Grandes cipreses dan sombra y protegen del viento al Monasterio de Santa Ana, encumbrado en la serranía jumillana a una altitud de 947 metros. Altura que le proporciona un encomiable frío en épocas invernales y un agradecido frescor cuando el solano hace de las suyas en verano. Fue construido en 1573 a partir de una vieja ermita del s.XIV dedicada a “Santa Ana la vieja”.
Desde entonces sus únicos moradores han sido los franciscanos, y fue en este monasterio en el que vivió durante tres años San Pascual Bailón. Los padres franciscanos, reciben a los curiosos visitantes haciéndoles un paseo por el interior del monasterio. En la capilla se puede observar el Cristo de la Columna, obra de Salzillo, fechada en el año 1755, un amplio museo repleto de reliquias como astillas de la madera de la cruz de Cristo, y otras piezas donadas por los distintos peregrinos que por allí han pasado.
Pero de todas las cosas que me enseñaron durante mi visita, la que más me impresionó, por su austero aunque imponente aspecto, fue su biblioteca. Se trata de una enorme cámara monacal poblada por cerca de 20.000 volúmenes, donde se pueden encontrar obras desde el siglo XVII.
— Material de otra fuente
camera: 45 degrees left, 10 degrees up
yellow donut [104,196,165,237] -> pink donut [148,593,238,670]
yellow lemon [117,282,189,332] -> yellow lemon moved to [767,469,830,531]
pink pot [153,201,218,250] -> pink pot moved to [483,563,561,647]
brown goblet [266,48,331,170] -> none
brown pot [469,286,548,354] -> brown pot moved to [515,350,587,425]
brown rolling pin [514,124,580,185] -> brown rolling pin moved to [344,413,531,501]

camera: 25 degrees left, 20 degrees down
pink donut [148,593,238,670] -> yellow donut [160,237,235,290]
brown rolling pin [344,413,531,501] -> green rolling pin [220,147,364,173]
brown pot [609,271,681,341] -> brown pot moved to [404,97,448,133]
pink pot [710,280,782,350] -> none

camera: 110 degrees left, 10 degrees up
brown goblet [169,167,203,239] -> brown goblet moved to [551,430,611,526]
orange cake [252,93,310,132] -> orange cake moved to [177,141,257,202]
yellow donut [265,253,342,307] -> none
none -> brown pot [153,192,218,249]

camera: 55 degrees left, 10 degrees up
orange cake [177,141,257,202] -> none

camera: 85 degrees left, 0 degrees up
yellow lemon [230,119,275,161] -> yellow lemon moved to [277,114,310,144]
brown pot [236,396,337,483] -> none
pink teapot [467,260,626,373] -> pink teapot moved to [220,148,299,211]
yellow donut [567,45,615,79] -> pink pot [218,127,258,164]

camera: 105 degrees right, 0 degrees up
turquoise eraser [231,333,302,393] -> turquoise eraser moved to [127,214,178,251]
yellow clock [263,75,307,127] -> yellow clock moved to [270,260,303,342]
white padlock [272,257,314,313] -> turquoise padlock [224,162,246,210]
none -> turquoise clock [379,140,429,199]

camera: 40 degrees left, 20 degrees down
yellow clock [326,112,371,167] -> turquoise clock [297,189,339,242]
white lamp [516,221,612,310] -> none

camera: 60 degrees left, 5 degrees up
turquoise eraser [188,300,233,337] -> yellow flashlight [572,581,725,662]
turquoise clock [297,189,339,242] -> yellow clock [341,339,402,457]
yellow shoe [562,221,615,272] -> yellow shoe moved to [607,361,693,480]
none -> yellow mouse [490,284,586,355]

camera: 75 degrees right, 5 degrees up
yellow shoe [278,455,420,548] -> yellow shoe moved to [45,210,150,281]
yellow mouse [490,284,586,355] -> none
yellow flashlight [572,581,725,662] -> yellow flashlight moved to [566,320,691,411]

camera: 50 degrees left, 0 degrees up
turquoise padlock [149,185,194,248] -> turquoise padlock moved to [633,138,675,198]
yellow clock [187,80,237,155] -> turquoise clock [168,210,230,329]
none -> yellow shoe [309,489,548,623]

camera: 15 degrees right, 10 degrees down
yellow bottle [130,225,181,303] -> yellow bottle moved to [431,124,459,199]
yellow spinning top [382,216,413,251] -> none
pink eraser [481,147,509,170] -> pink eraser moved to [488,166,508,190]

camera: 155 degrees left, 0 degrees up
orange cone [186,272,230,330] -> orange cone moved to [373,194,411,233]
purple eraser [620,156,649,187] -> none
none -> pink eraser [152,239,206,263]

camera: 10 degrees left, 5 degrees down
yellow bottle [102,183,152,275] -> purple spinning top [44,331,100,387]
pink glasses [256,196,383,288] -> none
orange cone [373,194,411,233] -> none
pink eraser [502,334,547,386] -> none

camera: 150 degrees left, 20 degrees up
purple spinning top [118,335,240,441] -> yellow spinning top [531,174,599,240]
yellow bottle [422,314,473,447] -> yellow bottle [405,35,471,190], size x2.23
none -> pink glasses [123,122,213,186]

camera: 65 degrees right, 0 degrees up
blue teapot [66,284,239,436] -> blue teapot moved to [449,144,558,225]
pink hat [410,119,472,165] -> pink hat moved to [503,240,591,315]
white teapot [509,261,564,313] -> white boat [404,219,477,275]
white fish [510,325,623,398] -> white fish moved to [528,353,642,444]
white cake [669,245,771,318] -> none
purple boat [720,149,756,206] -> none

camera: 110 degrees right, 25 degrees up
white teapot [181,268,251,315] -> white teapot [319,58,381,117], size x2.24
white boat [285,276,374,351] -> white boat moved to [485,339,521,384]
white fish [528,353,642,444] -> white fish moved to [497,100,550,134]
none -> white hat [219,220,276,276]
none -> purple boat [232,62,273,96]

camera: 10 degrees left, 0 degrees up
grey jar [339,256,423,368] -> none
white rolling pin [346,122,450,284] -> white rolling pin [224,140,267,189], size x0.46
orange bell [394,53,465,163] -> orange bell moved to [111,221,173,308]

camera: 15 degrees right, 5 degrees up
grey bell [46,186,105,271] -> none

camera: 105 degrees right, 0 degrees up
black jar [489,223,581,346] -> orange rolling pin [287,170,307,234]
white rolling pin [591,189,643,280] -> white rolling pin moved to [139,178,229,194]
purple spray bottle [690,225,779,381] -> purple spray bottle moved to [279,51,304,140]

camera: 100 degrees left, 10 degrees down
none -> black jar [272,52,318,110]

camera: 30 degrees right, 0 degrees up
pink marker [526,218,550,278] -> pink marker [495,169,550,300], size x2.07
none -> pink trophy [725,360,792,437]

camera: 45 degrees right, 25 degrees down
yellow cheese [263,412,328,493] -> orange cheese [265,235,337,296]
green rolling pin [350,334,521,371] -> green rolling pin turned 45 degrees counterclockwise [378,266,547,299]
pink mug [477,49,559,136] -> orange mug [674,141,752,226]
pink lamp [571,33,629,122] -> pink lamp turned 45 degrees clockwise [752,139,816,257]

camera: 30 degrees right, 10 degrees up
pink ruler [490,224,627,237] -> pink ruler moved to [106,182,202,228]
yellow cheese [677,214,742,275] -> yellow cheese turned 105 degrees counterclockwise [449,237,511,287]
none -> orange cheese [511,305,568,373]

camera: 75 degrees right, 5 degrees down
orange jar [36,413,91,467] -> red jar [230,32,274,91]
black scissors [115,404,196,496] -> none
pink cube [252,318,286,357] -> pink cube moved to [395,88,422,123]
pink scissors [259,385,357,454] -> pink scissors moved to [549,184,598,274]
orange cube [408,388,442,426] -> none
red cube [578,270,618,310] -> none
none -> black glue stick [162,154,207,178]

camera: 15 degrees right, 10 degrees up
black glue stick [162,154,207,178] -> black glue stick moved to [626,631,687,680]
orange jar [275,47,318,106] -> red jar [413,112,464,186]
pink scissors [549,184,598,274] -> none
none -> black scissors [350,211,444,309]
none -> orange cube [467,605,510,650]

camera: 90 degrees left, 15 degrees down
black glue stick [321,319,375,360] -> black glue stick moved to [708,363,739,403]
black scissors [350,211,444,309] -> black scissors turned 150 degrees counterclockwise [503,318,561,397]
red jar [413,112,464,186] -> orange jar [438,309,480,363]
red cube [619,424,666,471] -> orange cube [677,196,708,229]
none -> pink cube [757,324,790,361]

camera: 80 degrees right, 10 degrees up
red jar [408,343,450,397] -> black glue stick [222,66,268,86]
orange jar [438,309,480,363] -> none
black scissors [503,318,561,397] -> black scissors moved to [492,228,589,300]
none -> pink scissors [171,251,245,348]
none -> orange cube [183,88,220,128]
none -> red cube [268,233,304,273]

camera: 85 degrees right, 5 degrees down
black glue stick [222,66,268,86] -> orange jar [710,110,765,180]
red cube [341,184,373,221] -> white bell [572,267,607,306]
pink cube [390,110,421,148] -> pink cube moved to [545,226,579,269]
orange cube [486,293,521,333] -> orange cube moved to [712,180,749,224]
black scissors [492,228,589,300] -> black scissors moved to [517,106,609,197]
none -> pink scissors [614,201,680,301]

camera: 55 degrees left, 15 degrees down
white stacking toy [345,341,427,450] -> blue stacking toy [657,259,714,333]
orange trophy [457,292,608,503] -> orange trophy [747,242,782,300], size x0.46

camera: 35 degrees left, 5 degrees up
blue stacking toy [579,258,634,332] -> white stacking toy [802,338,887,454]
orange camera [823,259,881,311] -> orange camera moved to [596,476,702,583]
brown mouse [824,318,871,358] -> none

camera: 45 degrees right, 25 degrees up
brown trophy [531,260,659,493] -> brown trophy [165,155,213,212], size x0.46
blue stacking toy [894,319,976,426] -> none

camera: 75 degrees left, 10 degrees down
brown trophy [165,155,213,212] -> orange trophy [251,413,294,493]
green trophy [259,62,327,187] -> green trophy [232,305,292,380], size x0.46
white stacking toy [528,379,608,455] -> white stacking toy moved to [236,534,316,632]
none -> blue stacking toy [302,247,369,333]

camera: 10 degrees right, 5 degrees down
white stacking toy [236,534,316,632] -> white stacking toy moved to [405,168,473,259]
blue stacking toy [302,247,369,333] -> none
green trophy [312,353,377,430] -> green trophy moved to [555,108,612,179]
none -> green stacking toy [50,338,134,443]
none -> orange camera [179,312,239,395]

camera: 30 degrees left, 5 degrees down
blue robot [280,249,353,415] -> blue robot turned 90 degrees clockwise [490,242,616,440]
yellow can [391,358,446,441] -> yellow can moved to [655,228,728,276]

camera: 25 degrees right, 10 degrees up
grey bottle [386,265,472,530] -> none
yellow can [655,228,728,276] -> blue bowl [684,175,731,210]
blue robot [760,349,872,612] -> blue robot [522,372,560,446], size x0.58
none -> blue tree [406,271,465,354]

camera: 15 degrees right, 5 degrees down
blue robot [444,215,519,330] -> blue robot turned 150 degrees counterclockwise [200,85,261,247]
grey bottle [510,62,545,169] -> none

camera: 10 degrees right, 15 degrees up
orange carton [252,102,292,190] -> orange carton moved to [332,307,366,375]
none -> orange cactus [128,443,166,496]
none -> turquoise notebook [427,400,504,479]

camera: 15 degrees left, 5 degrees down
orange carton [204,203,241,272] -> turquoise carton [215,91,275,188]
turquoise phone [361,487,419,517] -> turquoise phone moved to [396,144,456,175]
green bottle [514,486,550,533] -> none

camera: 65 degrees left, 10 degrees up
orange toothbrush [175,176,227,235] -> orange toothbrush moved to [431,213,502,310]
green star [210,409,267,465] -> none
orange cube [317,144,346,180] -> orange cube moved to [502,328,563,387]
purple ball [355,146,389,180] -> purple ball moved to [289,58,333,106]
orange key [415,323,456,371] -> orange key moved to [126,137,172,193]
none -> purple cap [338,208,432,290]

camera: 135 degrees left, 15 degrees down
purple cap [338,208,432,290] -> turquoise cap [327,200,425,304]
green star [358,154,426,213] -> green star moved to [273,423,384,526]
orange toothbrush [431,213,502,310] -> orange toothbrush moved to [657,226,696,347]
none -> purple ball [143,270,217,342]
Cuenta la leyenda que en este monasterio de Santa Ana vivió un monje, Fray Bernardo, que no se permitía el más leve goce en su vida ordinaria, se ofrecía para los más duros trabajo y su cuerpo estaba marcado por las continuas disciplinas.
Un día llamaron a la puerta del convento, llamada que salió a atender el mencionado fraile, quedando impresionado ante la belleza de una joven. Ella pidió confesión y el fraile se presto con agrado a complacerla. Pero, estupefacto y prendado por su belleza, le impuso la penitencia de volver a los dos días.
Aquella noche, durante sus oraciones, no podía apartar de su mente aquella candorosa joven que había perturbado su espíritu. Entablando en su conciencia una dura pugna entre el deber y la pasión. Se sentía culpable por ello, pero la devoción estaba huyendo de él, y las prácticas religiosas comenzaron a ser un hastío. Pasados dos días, la joven regreso, y por lo visto la pasión triunfo a la fe.
El fraile salió aquella noche, mientras toda la comunidad dormía y, saltando las tapias que rodean el monasterio, fue al encuentro de la joven, que lo esperaba en las cercanías. Antes del amanecer estuvo de vuelta, sin que los demás frailes hubieran notado su ausencia.
Así, durante varios días se repitieron los encuentros entre Fray Bernardo y aquella hermosa dama. Hasta que fue descubierto por el superior, el cual en una noche de desvelo, vio desde su ventana saltar una sombra y al revisar los aposentos se encontró con el suyo vacío. El prior amonestó severamente al monje, a su regreso, y con gran dolor se vio obligado a expulsarlo.
Este, apenado, se marchó del monasterio. Sus largos años de vida religiosa, que abandonaba por haber sucumbido al placer carnal, eran un pesado equipaje para su alma. Durante un largo rato caminó, confuso y dolido. Tropezó con una profunda cueva cavada en la roca, y se refugió en ella. Allí, se entregó a la oración, alimentándose tan sólo de hierbas, intentaba expiar sus culpas, pero murió de hambre y de frío. Su cadáver fue encontrado por un pastor que una noche se guareció en la cueva que desde entonces es conocida en la zona como la cueva del monje.